#### FRAGMENTO
■ ■ ■ ■

El “espectáculo Milei” que nos ha dejado el paso por España del Presidente argentino, prescindiendo del sentido de las opiniones que haya provocado, ha dado aire a todo el mundo. A los medios de comunicación, por supuesto, de modo muy fundamental a los partidos políticos que, carentes de proyecto y votos parlamentarios comprometidos, pueden aparentar que en su nirvana programático hay algo más que supervivencia y titulares de prensa efímeros. Trabajar menos para cobrar más o intervenir el mercado de la profesión más antigua del mundo pueden servir de ejemplos con los que el poder finge que puede liberarse de la realidad y de su actual impotencia. Eso, como tantos otros proyectos de ingeniería social, y tantos delirios utópico causantes de las mayores calamidades de la humanidad están condenados al fracaso. De esas nieblas del pensamiento ninguna sociedad se hecho próspera, todo lo contrario.

■ ■ ■ ■

#### SEGMENTO DE DATOS
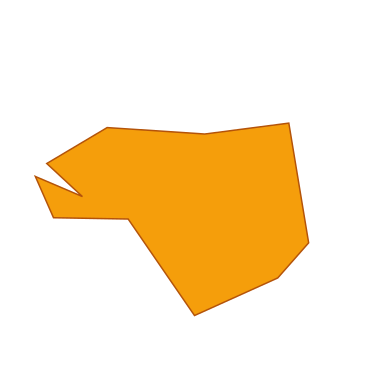 Martinsville, Virginia, United States of America (Robinson projection), rotated 136°
{"feature_id": "52423323B40390347243240", "entity_name": "Martinsville", "entity_type": "district", "adm_level": 2, "iso_a3": "USA", "parent_name": "United States of America", "parent_adm1": "Virginia", "projection": "robinson", "projection_center": [-79.858, 36.679], "detail": "fine", "context": "isolated", "style": "filled", "palette": "amber", "viewbox_px": 384, "rotation_deg": 136, "n_neighbors": 0, "source": "geoboundaries", "source_scale": "gbopen_adm2", "svg_char_len": 323}
<svg xmlns="http://www.w3.org/2000/svg" viewBox="0 0 384 384"><g transform="rotate(136 192 192)"><path d="M74.5,174.3L142.6,224.9L208.3,297.3L276.7,313.4L274.0,264.8L293.9,312.0L309.5,269.7L256.7,216.9L268.4,147.0L276.0,101.4L190.0,70.6L143.4,74.4L74.5,174.3Z" fill="#f59e0b" stroke="#b45309" stroke-width="1.5"/></g></svg>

■ ■ ■ ■

#### TAREA
Prolonga el fragmento sobre el paso de Milei por España a partir de su última oración.

#### RESPUESTA DEL EJERCICIO
Javier Milei es un impugnador del todo, de ese todo cuanto damos por supuesto en la mayoría de las sociedades occidentales, compuesto por sintagmas tales como justicia social, estado del bienestar, servicios públicos y, como expresión totalizante, el Estado-nodriza, que nos acompañará desde el nacimiento hasta la muerte subviniendo todas nuestras necesidades. Para negar esas “verdades” y proponer alternativas Milei ha recurrido al histrionismo y al espectáculo a ratos bufo, con cierta razón divulgativa: explicar la contraposición entre la acción humana y la dialéctica colectivista es un asunto demasiado espeso que requiere ser aligerado con grandes dosis de espectáculo. Sin motosierra, alaridos cuasi prehistóricos y lemas del “carajo”, habría resultado tarea imposible llegar con posibilidades de éxito a una sociedad que no se reconoce a sí misma sin mirar al Estado y lo acepta como el intermediario forzoso al que nutre con lo que produce para que se lo devuelva, descontada, por supuesto, la comisión correspondiente. Para las masas que no tienen otra alternativa que las forzadas redes de lo público para resolver muchas de sus necesidades, no resulta fácil demostrarle que existen otras alternativas. Gramsci lo entendió muy bien, el socialismo no tenía que implantarse por medio de la revolución sino a través de la enseñanza, la cultura y los medios de masas. La gente así mentalizada reclamaría de forma “natural” el socialismo sin necesidad de ser consciente de ello. Milei sustituyó la explicación de los males causados por el exceso de gasto público por la exhibición de una motosierra y se ve que una mayoría de argentinos entendió el mensaje.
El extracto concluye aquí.